Kuwaiti FM meets Aoun and Miqati with ‘message of confidence’ — Naharnet

Kuwaiti Foreign Minister Sheikh Ahmed Nasser al-Mohammed Al-Sabah met with President Michel Aoun in Baabda on Sunday morning, hours after arriving in Beirut and met with Prime Minister Najib Miqati.

At the end of the meeting, the Kuwaiti minister declared that he “carried a Kuwaiti, Gulf, Arab and international message containing measures and ideas to restore confidence with Lebanon”.

Lebanese officials “will not investigate it, and God willing, we will receive an answer soon,” Sheikh Ahmed said.

“Lebanon is an arena of hope for everyone, not an arena of aggression. We demanded that Lebanon not be a platform for any verbal or real aggression. It should be a shining element and a special icon in the Arab Levant and there is no tendency to interfere in the affairs of Lebanon,” the minister added.

Lebanese Foreign Minister Abdallah Bou Habib will visit Kuwait at the end of the month, Sheikh Ahmed said.

Miqati was also invited to visit the oil-rich emirate, he added, without specifying a date.

Sheikh Ahmed’s visit is the first by a senior Gulf official to Beirut since an unprecedented diplomatic row between Lebanon and Saudi Arabia and its neighbors erupted in October.

The crisis was sparked by televised remarks by Lebanese Information Minister George Kordahi in which he called the war in Yemen futile and an assault on the Saudi-led coalition.

Following Kordahi’s comments, the kingdom recalled its ambassador from Beirut and banned all Lebanese imports, affecting hundreds of businesses and cutting off hundreds of millions of foreign currency from Lebanon. Several Arab countries have followed in Saudi Arabia’s footsteps.

Kordahi, who made his comments before taking office, resigned in December but the move did not lead to an improvement in relations between the two sides.

The crisis goes deeper than Kordahi’s comments aired in late October. It is rooted in Saudi Arabia’s unease with Iran’s growing influence in the region, including in Lebanon, once a traditional Saudi ally and recipient of financial aid from the oil-rich kingdom.

Sheikh Ahmed told reporters after meeting Miqati that his visit to Beirut was part of international efforts for confidence-building measures with Lebanon.

He added that such confidence-building measures do not happen “overnight, but should be the result of tangible measures felt by all parties.” He added that on this basis “things will move forward”.
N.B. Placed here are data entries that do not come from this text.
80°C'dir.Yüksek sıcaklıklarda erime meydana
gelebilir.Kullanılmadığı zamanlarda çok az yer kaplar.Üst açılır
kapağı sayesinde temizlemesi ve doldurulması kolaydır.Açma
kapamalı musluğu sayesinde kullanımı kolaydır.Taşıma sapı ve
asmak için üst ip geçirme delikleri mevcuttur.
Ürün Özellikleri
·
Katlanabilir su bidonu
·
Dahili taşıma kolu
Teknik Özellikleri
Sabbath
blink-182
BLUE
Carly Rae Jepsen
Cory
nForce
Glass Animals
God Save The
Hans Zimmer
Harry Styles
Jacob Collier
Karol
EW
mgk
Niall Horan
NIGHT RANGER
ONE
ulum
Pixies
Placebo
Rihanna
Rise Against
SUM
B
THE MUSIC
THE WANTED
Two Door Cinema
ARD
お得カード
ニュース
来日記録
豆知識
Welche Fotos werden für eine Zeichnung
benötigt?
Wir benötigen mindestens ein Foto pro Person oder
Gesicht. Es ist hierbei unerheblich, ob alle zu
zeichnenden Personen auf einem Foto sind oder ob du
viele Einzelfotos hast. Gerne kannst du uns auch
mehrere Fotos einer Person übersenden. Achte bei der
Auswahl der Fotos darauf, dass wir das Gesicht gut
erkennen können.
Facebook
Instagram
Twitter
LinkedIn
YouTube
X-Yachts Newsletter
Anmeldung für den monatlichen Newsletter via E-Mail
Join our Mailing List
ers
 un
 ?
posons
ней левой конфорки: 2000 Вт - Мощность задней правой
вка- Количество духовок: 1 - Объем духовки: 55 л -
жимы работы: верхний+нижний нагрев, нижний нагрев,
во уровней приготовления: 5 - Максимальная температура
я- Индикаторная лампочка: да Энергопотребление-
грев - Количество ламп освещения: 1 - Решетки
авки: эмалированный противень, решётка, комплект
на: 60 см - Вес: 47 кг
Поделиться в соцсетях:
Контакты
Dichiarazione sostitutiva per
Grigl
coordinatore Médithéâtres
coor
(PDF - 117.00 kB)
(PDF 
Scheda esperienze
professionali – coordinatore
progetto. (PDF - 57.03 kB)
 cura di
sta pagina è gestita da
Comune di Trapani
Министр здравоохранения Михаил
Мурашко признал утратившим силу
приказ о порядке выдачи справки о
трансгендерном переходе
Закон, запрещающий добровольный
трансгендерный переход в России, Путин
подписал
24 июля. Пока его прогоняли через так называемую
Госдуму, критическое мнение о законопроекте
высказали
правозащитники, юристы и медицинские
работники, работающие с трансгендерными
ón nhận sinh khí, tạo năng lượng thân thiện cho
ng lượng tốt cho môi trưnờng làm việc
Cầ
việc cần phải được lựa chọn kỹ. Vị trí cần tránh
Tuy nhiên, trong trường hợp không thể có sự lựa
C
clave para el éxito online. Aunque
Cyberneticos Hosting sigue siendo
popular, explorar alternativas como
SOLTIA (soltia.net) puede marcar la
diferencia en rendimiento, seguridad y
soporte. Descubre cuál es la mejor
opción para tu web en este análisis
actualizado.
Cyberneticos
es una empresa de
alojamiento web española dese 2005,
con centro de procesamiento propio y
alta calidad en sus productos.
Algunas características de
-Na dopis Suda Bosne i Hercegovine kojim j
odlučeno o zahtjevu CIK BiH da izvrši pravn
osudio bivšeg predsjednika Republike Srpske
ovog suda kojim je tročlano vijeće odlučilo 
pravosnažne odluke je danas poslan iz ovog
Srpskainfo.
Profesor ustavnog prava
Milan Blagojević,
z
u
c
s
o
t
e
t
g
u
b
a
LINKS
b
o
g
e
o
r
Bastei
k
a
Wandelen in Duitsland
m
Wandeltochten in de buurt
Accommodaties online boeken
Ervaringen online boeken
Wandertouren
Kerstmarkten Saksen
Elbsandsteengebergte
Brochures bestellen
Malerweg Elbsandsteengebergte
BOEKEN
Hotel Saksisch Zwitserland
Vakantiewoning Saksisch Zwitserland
The Kuwaiti official said he handed over the demands to Miqati and his Lebanese counterpart Bou Habib and “now the brothers in Lebanon should study them and know how to handle these issues and move forward.” He declined to specify what the demands are.

In the weeks following Kordahi’s resignation, tensions between Hezbollah and Saudi Arabia continued to mount.

At the end of December, King Salman of Saudi Arabia called on the Lebanese in a speech “to put an end to the control of the terrorist Hezbollah” over Lebanon.

In early January, Hezbollah leader Sayyed Hassan Nasrallah launched a verbal attack on the kingdom, accusing Riyadh of spreading hardline Islamic ideology.

A few days later, several Saudi Shia opposition figures held a conference at a Hezbollah stronghold on the outskirts of Beirut during which they criticized the kingdom.

Sheikh Ahmed said that for the initiative to succeed, there should be no interference in the internal affairs of Arab countries in general, and in particular the Gulf states. Lebanon must “not be used as a springboard for oral or active aggression against a country”, he added.

Miqati’s office said the prime minister told the Kuwaiti guest that Beirut wants excellent relations with all Gulf states.